ABOUT THIS TASK
Exclude every picture and return the remaining entries below verbatim.

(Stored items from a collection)
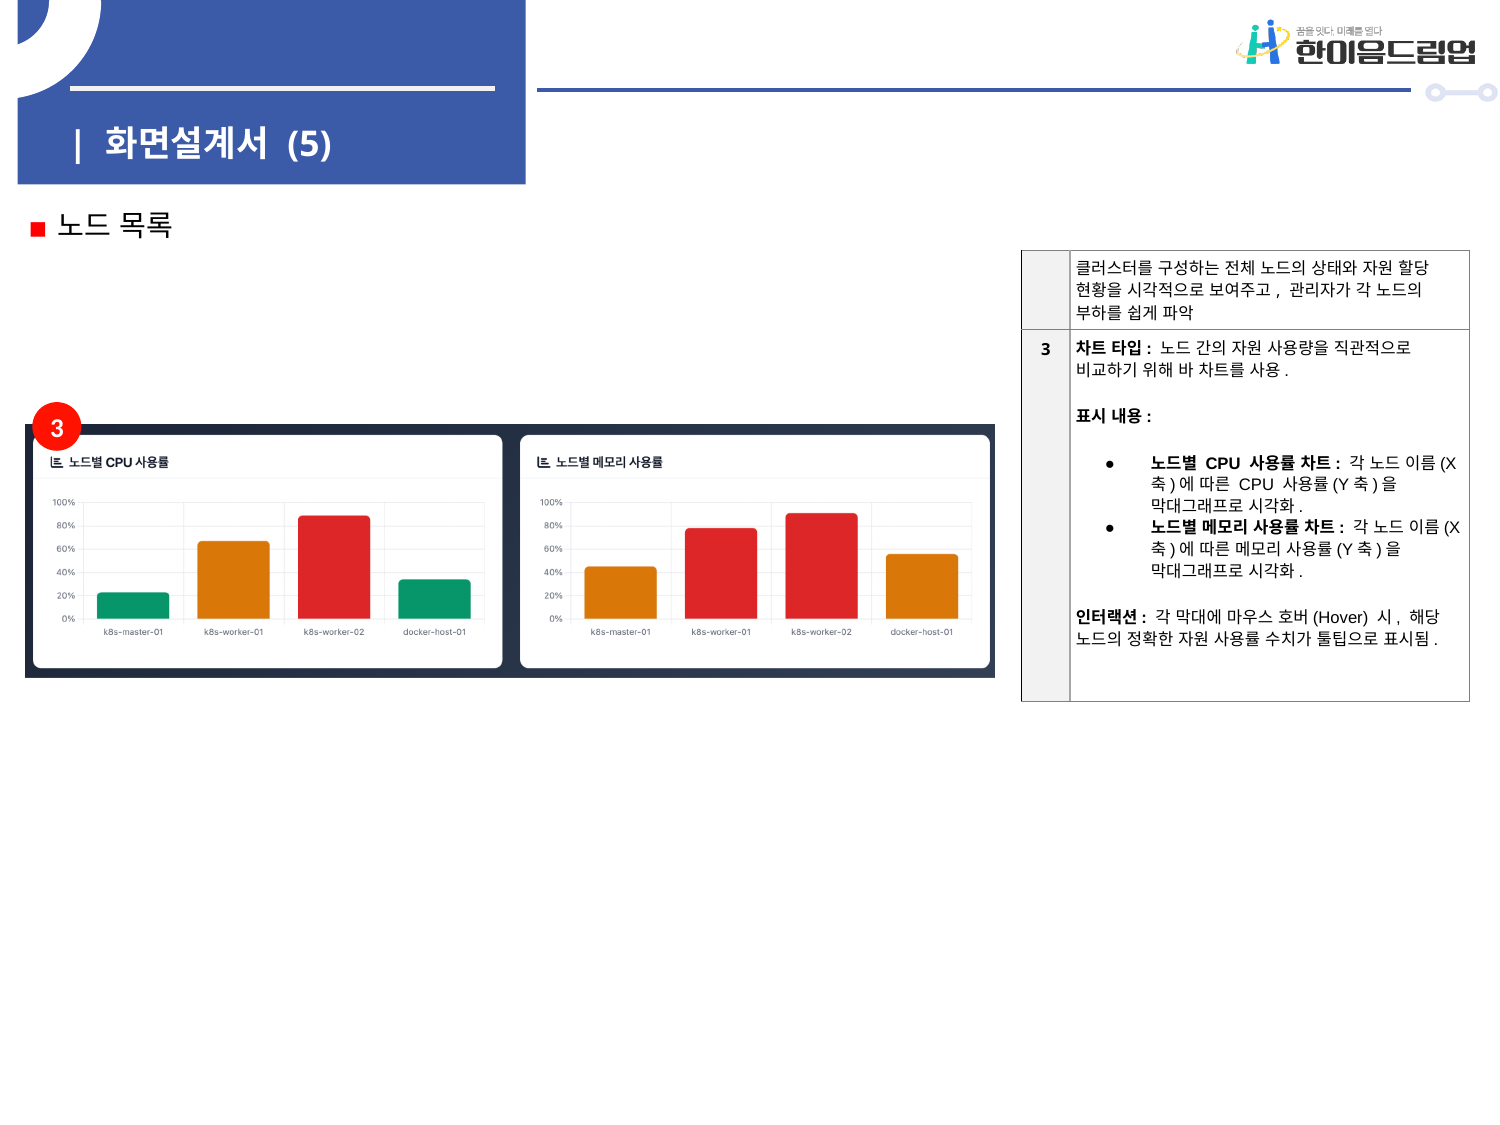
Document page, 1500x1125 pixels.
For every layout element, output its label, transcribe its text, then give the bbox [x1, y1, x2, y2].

text_box [17, 0, 526, 185]
picture [25, 424, 995, 678]
table_header [1022, 251, 1069, 329]
picture [1422, 77, 1499, 105]
table_header 클러스터를 구성하는 전체 노드의 상태와 자원 할당 현황을 시각적으로 보여주고, 관리자가 각 노드의 부하를 쉽게 파악 [1071, 251, 1469, 329]
text_box 노드 목록 [13, 199, 1500, 250]
text_box 3 [32, 402, 81, 422]
text_box | 화면설계서 (5) [53, 113, 526, 163]
table_cell 3 [1022, 330, 1069, 701]
text_box [1, 1, 100, 97]
table_cell 차트 타입: 노드 간의 자원 사용량을 직관적으로 비교하기 위해 바 차트를 사용. 표시 내용: 노드별 CPU 사용률 차트: 각 노드 이름(X축)에 따른 CPU 사용률(Y축)을 막대그래프로 시각화. 노드별 메모리 사용률 차트: 각 노드 이름(X축)에 따른 메모리 사용률(Y축)을 막대그래프로 시각화. 인터랙션: 각 막대에 마우스 호버(Hover) 시, 해당 노드의 정확한 자원 사용률 수치가 툴팁으로 표시됨. [1071, 330, 1469, 701]
picture [1234, 15, 1481, 74]
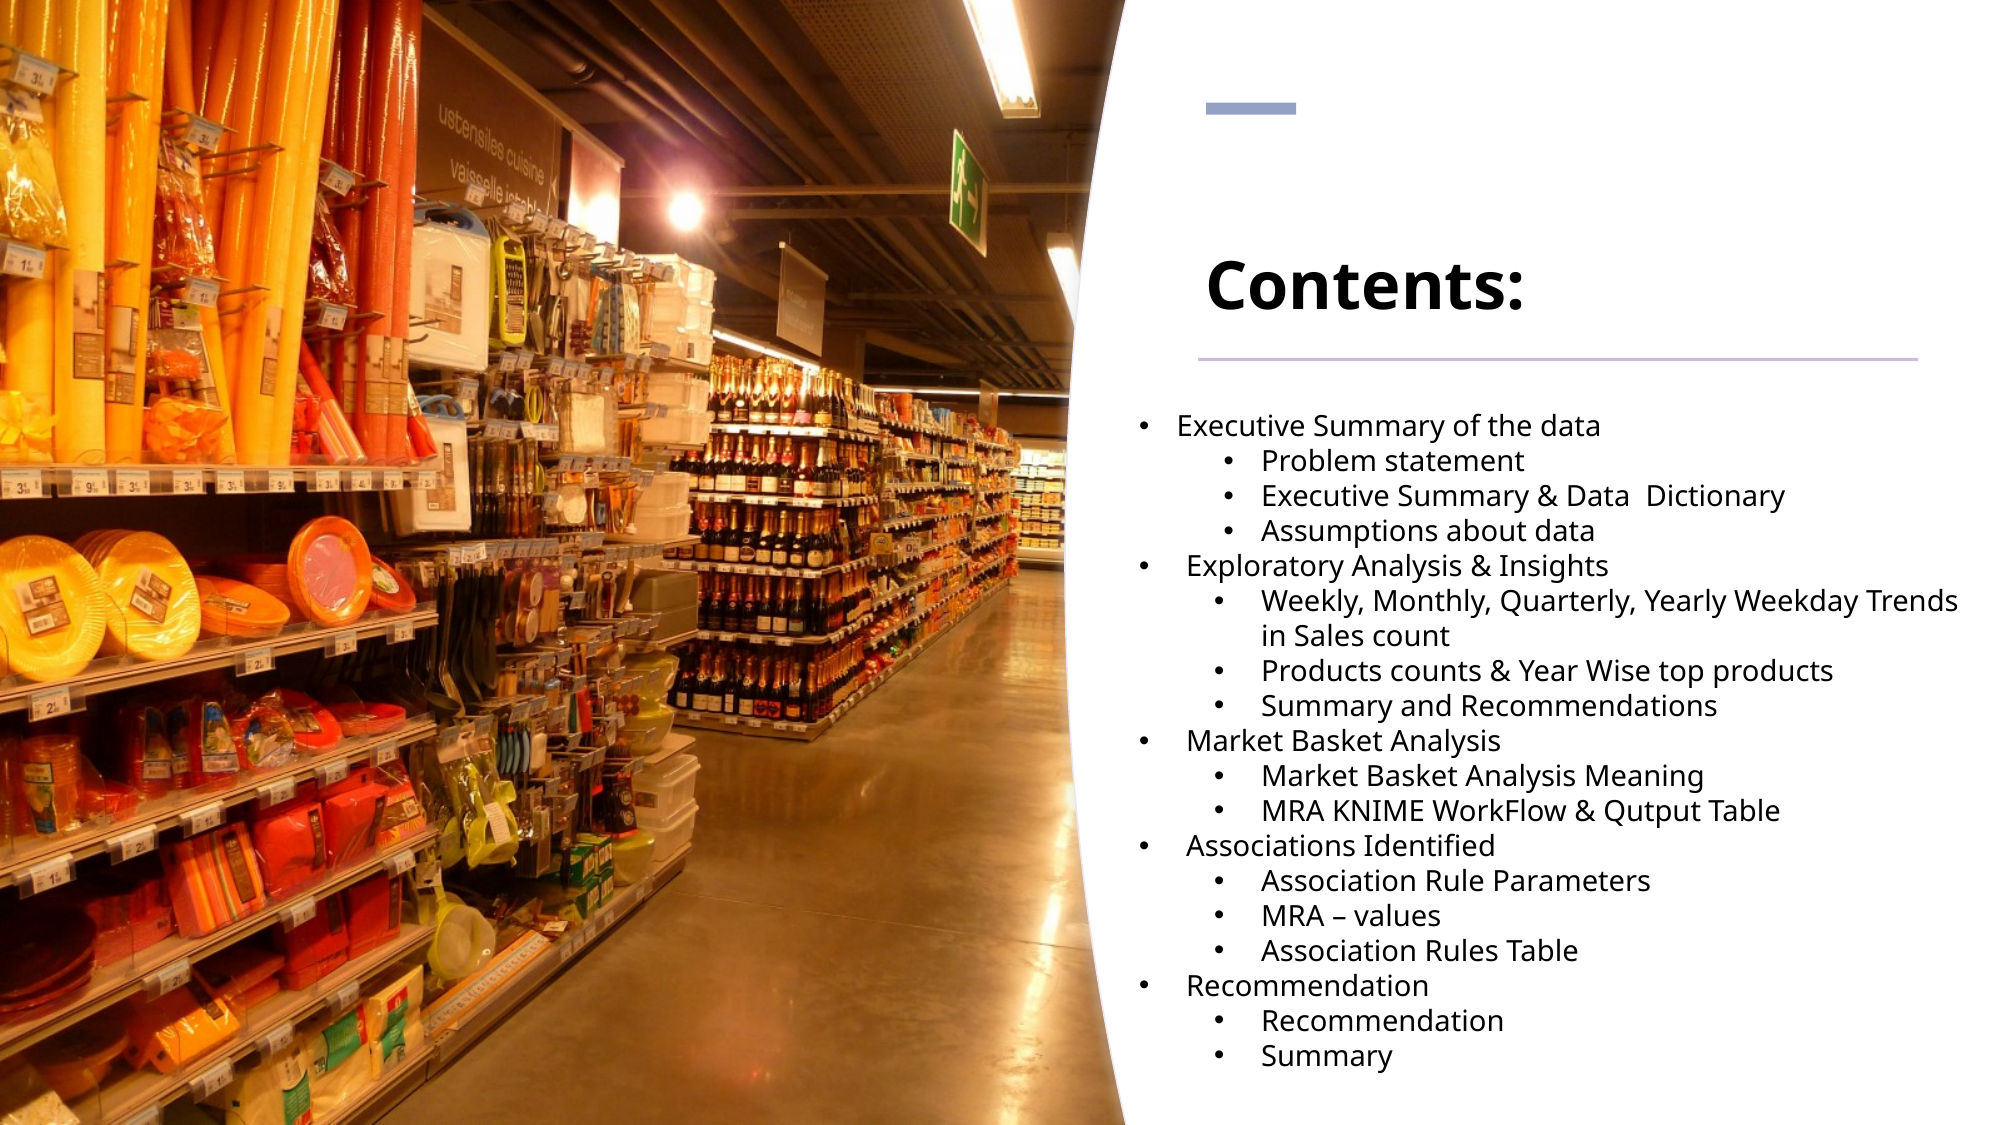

PROBLEM SOLUTION
Document page, 1500x1125 pixels.
For every layout element, output its label, transcribe its text, then give the bbox [x1, y1, x2, y2].

text_box [17, 0, 526, 185]
picture [25, 424, 995, 678]
table_header [1022, 251, 1069, 329]
picture [1422, 77, 1499, 105]
table_header 클러스터를 구성하는 전체 노드의 상태와 자원 할당 현황을 시각적으로 보여주고, 관리자가 각 노드의 부하를 쉽게 파악 [1071, 251, 1469, 329]
text_box 노드 목록 [13, 199, 1500, 250]
text_box 3 [32, 402, 81, 422]
text_box | 화면설계서 (5) [53, 113, 526, 163]
table_cell 3 [1022, 330, 1069, 701]
text_box [1, 1, 100, 97]
table_cell 차트 타입: 노드 간의 자원 사용량을 직관적으로 비교하기 위해 바 차트를 사용. 표시 내용: 노드별 CPU 사용률 차트: 각 노드 이름(X축)에 따른 CPU 사용률(Y축)을 막대그래프로 시각화. 노드별 메모리 사용률 차트: 각 노드 이름(X축)에 따른 메모리 사용률(Y축)을 막대그래프로 시각화. 인터랙션: 각 막대에 마우스 호버(Hover) 시, 해당 노드의 정확한 자원 사용률 수치가 툴팁으로 표시됨. [1071, 330, 1469, 701]
picture [1234, 15, 1481, 74]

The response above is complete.